Shabbat Nachamu, the Shabbat of Comfort, was a response to the terrible losses that resulted from the destructive power of hate that tore our people apart in antiquity. The brilliant scholar Aviva Zornberg suggests a powerful way to rethink what it means to comfort. She quotes Rashi, who wrote that the word nechama, or comfort, really means offering a machshavah acheret — a different thought, or a different way of thinking about our sense of loss. Comfort aims to inspire a change of heart and mind.
In this reframe, Shabbat Nachamu is a time for us to change our mindset and, in so doing, change the way we think and act. Comfort begins with us.
Israel’s first pre-state chief rabbi, Rabbi Abraham Isaac Kook, believed that the only real antidote to baseless hatred was baseless love. He practiced this in the way he related to the secular Jews who made up the first waves of Jews to settle in the Holy Land in the late 19th century. Rather than hate them or try to restrict their religious freedom, he saw their decidedly secular way of living as beautiful and holy. Seeing those who live differently as still part of our community is a heavy lift for most of us. But Rav Kook insisted that we don’t just try to combat hate with a fruitless, sentimental notion of love. “The purely righteous do not complain about evil,” he wrote. “Rather, they increase justice.”
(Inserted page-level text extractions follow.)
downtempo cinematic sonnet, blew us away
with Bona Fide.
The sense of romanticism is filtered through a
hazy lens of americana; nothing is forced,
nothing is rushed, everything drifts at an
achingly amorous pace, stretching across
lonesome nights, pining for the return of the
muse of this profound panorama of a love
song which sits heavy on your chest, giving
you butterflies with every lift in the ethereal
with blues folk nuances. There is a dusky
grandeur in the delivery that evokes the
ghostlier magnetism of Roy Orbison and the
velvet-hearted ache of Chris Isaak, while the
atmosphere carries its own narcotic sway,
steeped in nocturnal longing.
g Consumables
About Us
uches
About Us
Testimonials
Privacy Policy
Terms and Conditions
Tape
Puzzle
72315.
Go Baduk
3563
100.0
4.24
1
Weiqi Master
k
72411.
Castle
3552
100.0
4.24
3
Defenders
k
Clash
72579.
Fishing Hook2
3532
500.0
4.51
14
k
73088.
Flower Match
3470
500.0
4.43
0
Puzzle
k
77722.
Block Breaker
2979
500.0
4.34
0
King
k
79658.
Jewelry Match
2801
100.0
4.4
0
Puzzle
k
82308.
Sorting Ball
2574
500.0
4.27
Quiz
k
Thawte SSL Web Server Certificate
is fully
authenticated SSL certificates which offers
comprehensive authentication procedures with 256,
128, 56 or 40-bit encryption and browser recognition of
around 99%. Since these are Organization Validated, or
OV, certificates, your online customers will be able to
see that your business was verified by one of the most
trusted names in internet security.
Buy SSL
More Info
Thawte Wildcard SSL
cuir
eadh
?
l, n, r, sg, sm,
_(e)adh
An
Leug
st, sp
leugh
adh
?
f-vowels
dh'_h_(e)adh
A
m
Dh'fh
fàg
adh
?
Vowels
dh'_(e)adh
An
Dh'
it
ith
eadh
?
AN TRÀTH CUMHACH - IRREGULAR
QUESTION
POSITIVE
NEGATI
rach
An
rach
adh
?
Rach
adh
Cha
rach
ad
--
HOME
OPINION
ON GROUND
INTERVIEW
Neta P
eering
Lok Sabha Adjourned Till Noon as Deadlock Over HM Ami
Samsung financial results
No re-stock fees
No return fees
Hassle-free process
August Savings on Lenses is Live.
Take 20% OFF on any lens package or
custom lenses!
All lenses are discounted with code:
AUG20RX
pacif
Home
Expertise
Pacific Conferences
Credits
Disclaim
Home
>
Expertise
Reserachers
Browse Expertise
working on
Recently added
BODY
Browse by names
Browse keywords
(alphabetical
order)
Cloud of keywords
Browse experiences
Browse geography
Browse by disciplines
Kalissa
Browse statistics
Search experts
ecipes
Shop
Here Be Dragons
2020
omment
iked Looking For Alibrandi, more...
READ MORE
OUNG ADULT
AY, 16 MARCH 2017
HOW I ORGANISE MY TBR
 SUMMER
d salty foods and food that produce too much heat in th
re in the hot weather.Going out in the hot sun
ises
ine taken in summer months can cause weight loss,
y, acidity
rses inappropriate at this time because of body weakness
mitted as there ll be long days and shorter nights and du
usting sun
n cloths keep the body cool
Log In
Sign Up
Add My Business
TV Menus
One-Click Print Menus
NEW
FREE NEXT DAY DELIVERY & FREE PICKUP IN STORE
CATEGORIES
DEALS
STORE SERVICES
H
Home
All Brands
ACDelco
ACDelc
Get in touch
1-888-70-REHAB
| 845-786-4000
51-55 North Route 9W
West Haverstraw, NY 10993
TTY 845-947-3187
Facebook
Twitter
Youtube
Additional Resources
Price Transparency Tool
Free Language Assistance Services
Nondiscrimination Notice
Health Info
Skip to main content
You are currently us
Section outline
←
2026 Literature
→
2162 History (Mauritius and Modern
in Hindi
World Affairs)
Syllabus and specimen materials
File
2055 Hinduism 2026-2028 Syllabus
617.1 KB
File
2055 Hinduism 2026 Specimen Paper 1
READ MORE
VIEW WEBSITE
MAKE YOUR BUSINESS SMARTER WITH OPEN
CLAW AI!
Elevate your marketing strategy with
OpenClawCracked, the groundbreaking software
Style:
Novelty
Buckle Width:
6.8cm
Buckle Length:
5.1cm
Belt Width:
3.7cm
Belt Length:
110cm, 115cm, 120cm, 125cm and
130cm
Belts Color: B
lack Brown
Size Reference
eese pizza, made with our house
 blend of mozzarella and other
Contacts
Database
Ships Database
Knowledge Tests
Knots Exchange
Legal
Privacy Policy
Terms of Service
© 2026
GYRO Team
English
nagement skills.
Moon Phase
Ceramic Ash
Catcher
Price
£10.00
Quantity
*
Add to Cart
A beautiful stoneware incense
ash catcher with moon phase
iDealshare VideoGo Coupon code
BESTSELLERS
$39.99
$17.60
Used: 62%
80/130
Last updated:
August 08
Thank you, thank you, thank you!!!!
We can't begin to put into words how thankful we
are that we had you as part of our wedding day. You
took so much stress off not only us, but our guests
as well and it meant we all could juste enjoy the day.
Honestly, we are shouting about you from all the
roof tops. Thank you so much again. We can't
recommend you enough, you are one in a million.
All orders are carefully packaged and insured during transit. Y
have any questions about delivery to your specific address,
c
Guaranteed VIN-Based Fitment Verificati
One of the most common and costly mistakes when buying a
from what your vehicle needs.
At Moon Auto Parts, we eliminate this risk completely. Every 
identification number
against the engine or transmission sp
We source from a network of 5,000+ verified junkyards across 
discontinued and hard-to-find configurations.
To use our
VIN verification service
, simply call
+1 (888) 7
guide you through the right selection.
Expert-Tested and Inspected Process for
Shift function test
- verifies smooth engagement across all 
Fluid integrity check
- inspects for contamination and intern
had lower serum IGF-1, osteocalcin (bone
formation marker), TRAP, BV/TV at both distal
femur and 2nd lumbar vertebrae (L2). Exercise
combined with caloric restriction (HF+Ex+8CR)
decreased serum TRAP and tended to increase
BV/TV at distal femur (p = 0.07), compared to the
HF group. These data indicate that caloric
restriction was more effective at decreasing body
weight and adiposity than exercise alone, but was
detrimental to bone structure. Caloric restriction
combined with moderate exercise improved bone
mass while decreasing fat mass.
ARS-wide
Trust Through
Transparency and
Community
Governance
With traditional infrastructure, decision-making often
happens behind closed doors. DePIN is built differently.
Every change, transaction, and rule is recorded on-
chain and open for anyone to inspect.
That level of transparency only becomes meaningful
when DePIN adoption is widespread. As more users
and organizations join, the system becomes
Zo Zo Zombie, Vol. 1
My father took his last breath seven years ago on Shabbat Nachamu. At first, it seemed ironic or even cruel that he died on the day that was supposed to bring comfort. But it served to remind our family that comfort is something we all need. Maybe we can best comfort one another by working to transform our pain into healing, our grief into hope, and our hate into love. On this Shabbat, when we seek and extend comfort, I feel comforted by my father’s good life, by pain distilled into love.